Publication year - 2015
Publication title -
journal of cellular physiology
Language(s) - English
Resource type - Journals
SCImago Journal Rank - 1.529
H-Index - 174
eISSN - 1097-4652
pISSN - 0021-9541
DOI - 10.1002/jcp.24967
Subject(s) - autophagy , cxcl2 , microbiology and biotechnology , hbx , chemistry , biology , inflammation , biochemistry , gene , immunology , chemokine , apoptosis , transfection , chemokine receptor
Hepatitis B virus (HBV) and one of its encoded proteins, HBV X protein (HBx), have been shown to induce autophagy in hepatoma cells. Substantial evidence indicates that autophagy is a potent suppressor of inflammation. However, sporadic reports suggest that autophagy could promote pro‐inflammatory cytokine expression and inflammation in some biological contexts. Here, we show that overexpression of HBx induces LC3B‐positive autophagosome formation, increases autophagic flux and enhances the expression of ATG5, ATG7, and LC3B‐II in normal hepatocytes.
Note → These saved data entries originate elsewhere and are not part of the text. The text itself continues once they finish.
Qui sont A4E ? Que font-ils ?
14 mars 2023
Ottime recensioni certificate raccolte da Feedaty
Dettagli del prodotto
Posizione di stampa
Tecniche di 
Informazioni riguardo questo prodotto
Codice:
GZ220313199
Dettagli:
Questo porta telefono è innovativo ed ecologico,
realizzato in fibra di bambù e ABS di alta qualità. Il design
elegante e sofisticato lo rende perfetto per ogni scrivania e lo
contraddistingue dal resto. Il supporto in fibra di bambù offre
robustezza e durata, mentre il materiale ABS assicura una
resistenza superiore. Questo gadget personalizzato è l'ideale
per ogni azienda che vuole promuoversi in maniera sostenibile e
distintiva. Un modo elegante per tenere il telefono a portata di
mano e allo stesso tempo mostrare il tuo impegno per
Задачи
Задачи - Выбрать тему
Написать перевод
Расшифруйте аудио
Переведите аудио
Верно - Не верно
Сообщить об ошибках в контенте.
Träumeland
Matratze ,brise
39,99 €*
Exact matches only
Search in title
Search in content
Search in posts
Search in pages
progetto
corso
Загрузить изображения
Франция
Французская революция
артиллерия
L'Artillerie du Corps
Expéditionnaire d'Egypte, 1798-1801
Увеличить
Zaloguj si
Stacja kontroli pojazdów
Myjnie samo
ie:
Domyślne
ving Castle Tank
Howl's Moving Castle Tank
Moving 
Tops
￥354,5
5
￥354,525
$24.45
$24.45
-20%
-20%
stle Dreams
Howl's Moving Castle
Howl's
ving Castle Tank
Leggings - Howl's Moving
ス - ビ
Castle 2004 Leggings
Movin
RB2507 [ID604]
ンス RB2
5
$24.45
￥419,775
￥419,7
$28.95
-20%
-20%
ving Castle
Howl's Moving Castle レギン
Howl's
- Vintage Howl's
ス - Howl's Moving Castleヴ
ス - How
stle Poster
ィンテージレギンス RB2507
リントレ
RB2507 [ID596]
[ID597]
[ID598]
Abrogation of autophagy by small interfering RNA against ATG5 and ATG7 prevents HBx‐induced formation of autophagosomes. Autophagy inhibition also abrogates HBx‐induced activation of nuclear factor‐κB (NF‐κB) and production of interleukin‐6 (IL‐6), IL‐8, and CXCL2. These findings suggest that autophagy is required for HBx‐induced NF‐κB activation and pro‐inflammatory cytokine production and could shed new light on the complex role of autophagy in the modulation of inflammation. J. Cell. Physiol. 230: 2382–2389, 2015. © 2015 Wiley Periodicals, Inc.